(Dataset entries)
**********

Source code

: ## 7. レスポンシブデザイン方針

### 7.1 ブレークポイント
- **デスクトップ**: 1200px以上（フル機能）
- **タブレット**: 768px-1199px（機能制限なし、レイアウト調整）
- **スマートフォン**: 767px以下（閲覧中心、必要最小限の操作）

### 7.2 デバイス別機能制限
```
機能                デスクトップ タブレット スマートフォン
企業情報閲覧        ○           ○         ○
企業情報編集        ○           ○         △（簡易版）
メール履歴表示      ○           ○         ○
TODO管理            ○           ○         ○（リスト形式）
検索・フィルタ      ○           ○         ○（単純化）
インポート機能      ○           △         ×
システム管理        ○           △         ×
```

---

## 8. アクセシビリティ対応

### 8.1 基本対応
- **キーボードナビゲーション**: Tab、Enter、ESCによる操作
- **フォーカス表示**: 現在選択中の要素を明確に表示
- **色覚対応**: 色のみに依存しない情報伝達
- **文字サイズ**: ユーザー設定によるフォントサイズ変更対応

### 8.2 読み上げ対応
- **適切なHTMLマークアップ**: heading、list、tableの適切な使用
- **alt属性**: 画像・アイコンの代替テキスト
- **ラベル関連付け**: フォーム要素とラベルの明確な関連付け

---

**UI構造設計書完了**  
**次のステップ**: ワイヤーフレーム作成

**********

Look through the records for the word "スマートフォン". Every line that has it should be copied.

- **スマートフォン**: 767px以下（閲覧中心、必要最小限の操作）
機能                デスクトップ タブレット スマートフォン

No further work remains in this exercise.